The new-for-’77 GM B-bodies are an evergreen topic, usually emblematised—then as now—by the Chev Caprice. These cars were big news, a game-changer, a harbinger, blahbitty blah, et cetera; if you’re reading this you’ve already heard it all.

There was a variety of television ads for them; some featured Jerry Orbach (years before that incessant
Doong-Doonk! scene-change sound effect on “Law & Order” greyed his hair) holding 12-cube boxes and describing how many more of those cubic feet fit in the new ’77:

Others were truncated, 30-second versions of today’s feature ad. All of them featured the prescient double-entendre slogan, “more like it”.

Pop some popcorn, because today’s feature film is a full ninety seconds’ worth of mid-late ’70s trope bingo: the hairstyles; the fashions; the priorities; the Brady-Bunchy boxes-in-squares graphics; the choir-over-brass-and-strings multipart-harmony pomp, the smashdown of normative social assumptions—Black people and women, too, could choose and buy new cars in 1977! Really, all that’s missing is the Solid Gold dancers—they were still three or four years in the future when these ads played.
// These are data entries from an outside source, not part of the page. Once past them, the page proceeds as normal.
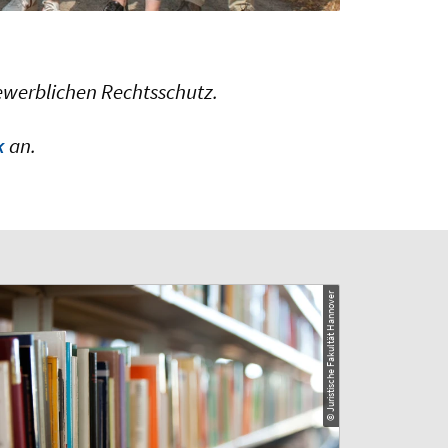
Gewerblichen Rechtsschutz.
k
an.
© Juristische Fakultät Hannover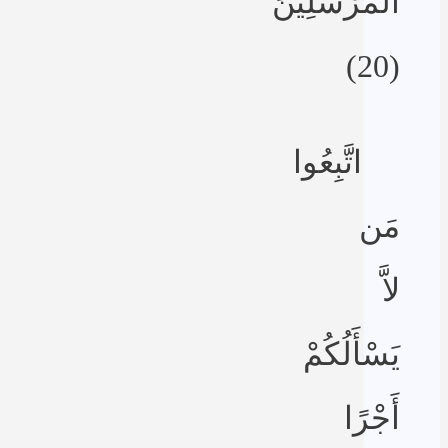
الْمُرْسَلِينَ
(20)
اتَّبِعُوا
مَن
لاَّ
يَسْأَلُكُمْ
أَجْرًا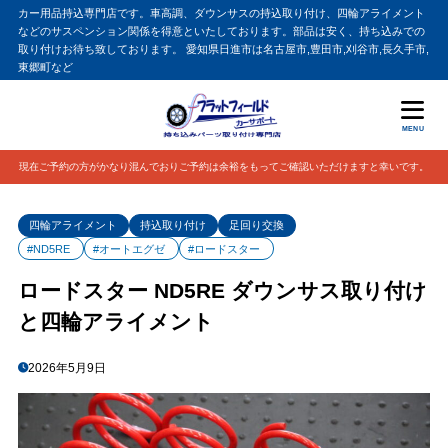
カー用品持込専門店です。車高調、ダウンサスの持込取り付け、四輪アライメント
などのサスペンション関係を得意といたしております。部品は安く、持ち込みでの
取り付けお待ち致しております。 愛知県日進市は名古屋市,豊田市,刈谷市,長久手市,
東郷町など
MENU
現在ご予約の方がかなり混んでおりご予約は余裕をもってご確認いただけますと幸いです。
四輪アライメント
持込取り付け
足回り交換
#ND5RE
#オートエグゼ
#ロードスター
ロードスター ND5RE ダウンサス取り付け
と四輪アライメント
2026年5月9日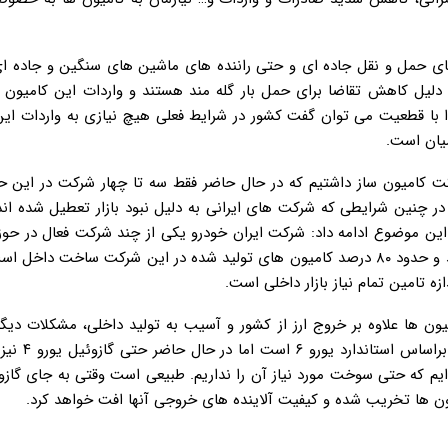
ای حمل و نقل جاده ای و حتی راننده های ماشین های سنگین و جاده ای
ه دلیل کاهش تقاضا برای حمل بار گله مند هستند و واردات این کامیون 
 لذا با قطعیت می توان گفت کشور در شرایط فعلی هیچ نیازی به واردات ای
میان است.
نجری افزود: از طرف دیگر ما در سال های گذشته ۲۸ شرکت کامیون ساز داشتیم که در حال حاضر فقط سه تا چهار شرکت در 
 چنین شرایطی که شرکت های ایرانی به دلیل نبود بازار تعطیل شده اند 
این موضوع ادامه داد: شرکت ایران خودرو یکی از چند شرکت فعال در حو
کامیون است که در حال حاضر با یک شرکت چینی همکاری می کند و حدود ۸۰ درصد کامیون های تولید شده در این شرکت ساخ
زه تامین تمام نیاز بازار داخلی است.
ن ها علاوه بر خروج ارز از کشور و آسیب به تولید داخلی، مشکلات دیگر
برای ما ایجاد خواهد کرد ؛ چرا که مصرف سو
 ایم که حتی سوخت مورد نیاز آن را نداریم. طبیعی است وقتی به جای گازو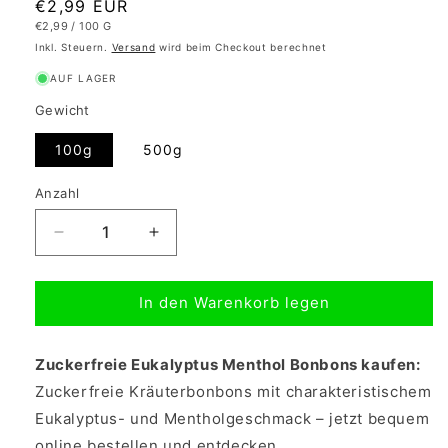
Normaler
€2,99 EUR
GRUNDPREIS
PRO
€2,99
/
100 G
Preis
Inkl. Steuern.
Versand
wird beim Checkout berechnet
AUF LAGER
Gewicht
100g
500g
Anzahl
Verringere
Erhöhe
die
die
Menge
Menge
In den Warenkorb legen
für
für
Zuckerfreie
Zuckerfreie
Eukalyptus
Eukalyptus
Zuckerfreie Eukalyptus Menthol Bonbons kaufen:
Menthol
Menthol
Bonbons
Bonbons
Zuckerfreie Kräuterbonbons mit charakteristischem
Eukalyptus- und Mentholgeschmack – jetzt bequem
online bestellen und entdecken.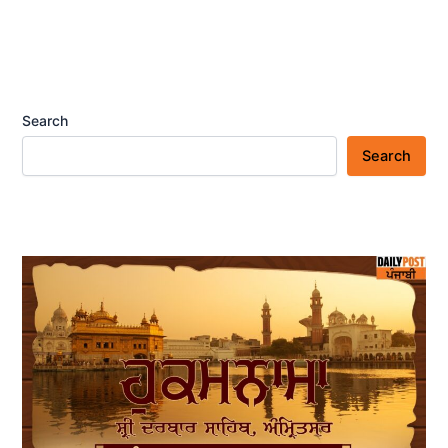
Search
Search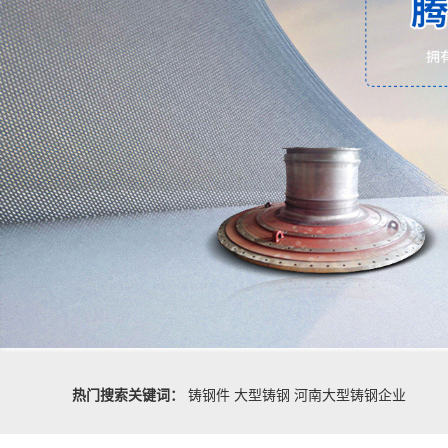
热门搜索关键词：
铸钢件
大型铸钢
河南大型铸钢企业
Things really get rolling just before the one-minute mark:

P.S.: We’re fortunate. I first saw this on YouTube years ago, but by the time it occurred to me to watch it again it had been yanked; whoever posted it had their YouTube account cancelled for multiple alleged copywrong violations. Several years’ worth of periodic non-YouTube searches proved fruitless; I could only ever find the much less entertaining 30-second version. Now it’s back from a different poster, so watch and listen while you can!